LittératurePolars et romans policiers
Crédit photo : Éditions Rivages
James Ellroy est un auteur américain très prolifique qui est entré dans le monde du best-seller vers l’âge de 40 ans avec le célèbre Dahlia noir, en 1987. Très patriotique et néanmoins fasciné par les vices et les travers de sa société, Ellroy aime situer ses intrigues dans le milieu policier, microcosme enchevêtré de moralité (douteuse) et de dévouement (malhonnête). Le Dahlia noir était le premier volet d’une tétralogie appelé le Quatuor de Los Angeles, série suivie de la trilogie Underworld USA. Le cycle qui s’amorce avec Perfidia situe ses intrigues et ses personnages dans le contexte de la Deuxième Guerre mondiale, donc antérieurement aux cycles précédents, qui s’étendaient des années 1950 aux années 1970.

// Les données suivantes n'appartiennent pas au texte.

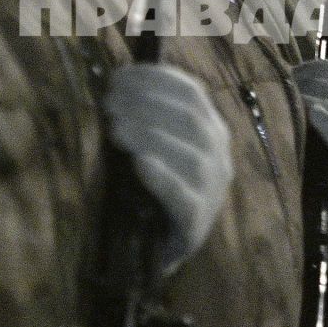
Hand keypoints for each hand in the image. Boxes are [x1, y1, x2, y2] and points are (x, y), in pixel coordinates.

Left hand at [102, 62, 233, 274]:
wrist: (156, 250)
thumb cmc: (148, 188)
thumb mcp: (150, 145)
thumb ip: (141, 117)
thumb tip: (114, 85)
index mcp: (210, 130)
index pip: (192, 93)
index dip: (155, 79)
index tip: (119, 76)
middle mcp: (218, 157)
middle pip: (190, 119)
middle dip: (147, 103)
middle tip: (109, 103)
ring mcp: (212, 191)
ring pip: (191, 156)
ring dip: (151, 135)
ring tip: (116, 129)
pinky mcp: (197, 224)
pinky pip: (185, 198)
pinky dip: (163, 178)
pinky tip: (140, 164)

Puanteur de la flicaille corrompue
Dudley Smith, sergent (fictif) détestable, pervers et criminel rencontré entre autres dans L.A. Confidential, dirige l’enquête sur la mort très suspecte des quatre Japonais. Gérant toujours plusieurs affaires pour son compte personnel parallèlement à celles du LAPD, il voudra profiter du climat de peur et d’arrestations arbitraires déclenché par l’attaque de Pearl Harbour pour s’enrichir. Ses accointances illicites multiples, dont les mafias chinoises et juives, se heurtent aux principes de droiture du capitaine (réel) William «Whiskey Bill» Parker, aussi présent dans quelques histoires déjà parues.

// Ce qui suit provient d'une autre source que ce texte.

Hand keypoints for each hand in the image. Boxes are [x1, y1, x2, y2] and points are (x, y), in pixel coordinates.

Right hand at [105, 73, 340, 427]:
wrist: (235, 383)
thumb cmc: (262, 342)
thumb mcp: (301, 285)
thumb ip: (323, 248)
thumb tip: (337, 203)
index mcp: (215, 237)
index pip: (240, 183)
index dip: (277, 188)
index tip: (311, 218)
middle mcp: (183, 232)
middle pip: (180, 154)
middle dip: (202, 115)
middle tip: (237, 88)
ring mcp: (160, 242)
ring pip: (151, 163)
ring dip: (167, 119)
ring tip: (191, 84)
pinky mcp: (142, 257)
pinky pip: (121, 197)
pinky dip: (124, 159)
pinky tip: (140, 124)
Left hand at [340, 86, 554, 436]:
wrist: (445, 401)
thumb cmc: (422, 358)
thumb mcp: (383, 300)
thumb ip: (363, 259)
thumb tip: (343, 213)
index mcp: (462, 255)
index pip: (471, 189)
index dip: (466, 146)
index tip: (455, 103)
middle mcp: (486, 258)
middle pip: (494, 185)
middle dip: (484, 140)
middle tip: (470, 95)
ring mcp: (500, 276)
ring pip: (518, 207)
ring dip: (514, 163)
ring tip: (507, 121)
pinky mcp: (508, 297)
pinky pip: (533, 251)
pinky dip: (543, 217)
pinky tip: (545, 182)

Le massacre de la famille japonaise intéresse aussi Parker. Comme il soupçonne Smith de vouloir boucler, ou plutôt bâcler l’enquête rapidement pour bien paraître, il garde un œil sur l’affaire par des avenues détournées. C’est ainsi qu’il fera confiance à Hideo Ashida, petit génie et seul employé japonais du LAPD. Il engage aussi Kay Lake, personnage central du Dahlia noir que l’on rencontre ici en ancienne prostituée, étudiante universitaire et amie d’un policier corrompu criblé de dettes. Les habitués d’Ellroy retrouveront ainsi beaucoup de ses personnages les plus riches du point de vue dramatique.

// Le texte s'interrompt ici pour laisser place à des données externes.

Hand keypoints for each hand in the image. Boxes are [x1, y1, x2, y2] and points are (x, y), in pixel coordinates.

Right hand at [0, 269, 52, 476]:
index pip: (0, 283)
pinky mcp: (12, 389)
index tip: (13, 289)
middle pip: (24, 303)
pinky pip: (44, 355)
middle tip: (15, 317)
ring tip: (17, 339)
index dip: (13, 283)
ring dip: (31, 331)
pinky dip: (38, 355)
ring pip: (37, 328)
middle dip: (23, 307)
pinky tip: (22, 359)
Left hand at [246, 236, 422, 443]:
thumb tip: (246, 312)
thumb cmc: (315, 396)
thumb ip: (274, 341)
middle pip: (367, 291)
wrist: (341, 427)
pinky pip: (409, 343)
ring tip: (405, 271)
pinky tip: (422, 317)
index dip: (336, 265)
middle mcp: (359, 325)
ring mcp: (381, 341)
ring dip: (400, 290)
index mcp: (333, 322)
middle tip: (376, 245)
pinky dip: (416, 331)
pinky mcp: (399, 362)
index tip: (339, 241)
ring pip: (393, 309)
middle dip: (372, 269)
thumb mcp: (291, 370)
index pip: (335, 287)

À l’image de ce que révélaient les écoutes électroniques systématiques qui n’épargnaient personne à l’époque, Perfidia est une histoire de «flics qui gardent des informations compromettantes sur d’autres flics au sein d’une flicocratie corrompue». La situation politique et le contexte social ne servant en réalité que d’arrière-plan, l’intrigue dont le lecteur sillonne les bas-fonds nauséabonds s’écarte peu des tractations liées aux luttes de pouvoir financier et tribal.
Une brique en style télégraphique
Rédigé de manière à multiplier les points de vue, le roman force le lecteur à revoir sans cesse son jugement sur les personnages et à réévaluer leurs motivations. Intéressante et efficace sur le plan formel, cette écriture narrative a néanmoins pour effet de ne permettre aucun attachement. Sans constituer une surprise, le style phrastique concis et froid d’Ellroy atteint d’ailleurs ici son paroxysme et ne laisse aucune émotion surgir, comme lors de cette rafle: «Des flics balancent des tungsters dans les fourgons cellulaires. Des flics bourrent les tongsters de coups de pied sur le bitume. ‘Démonstration de force.’ Musique festive et hurlements.» Il faut dire, de surcroît, que la traduction fanco-française agace un tantinet, et sur plus de 800 pages, ça devient un peu longuet. Bref, Perfidia est un exercice réussi… pour inconditionnels d’Ellroy.
Perfidia, de James Ellroy, traduit de l’anglais américain par Jean-Paul Gratias, publié aux éditions Rivages, 850 pages.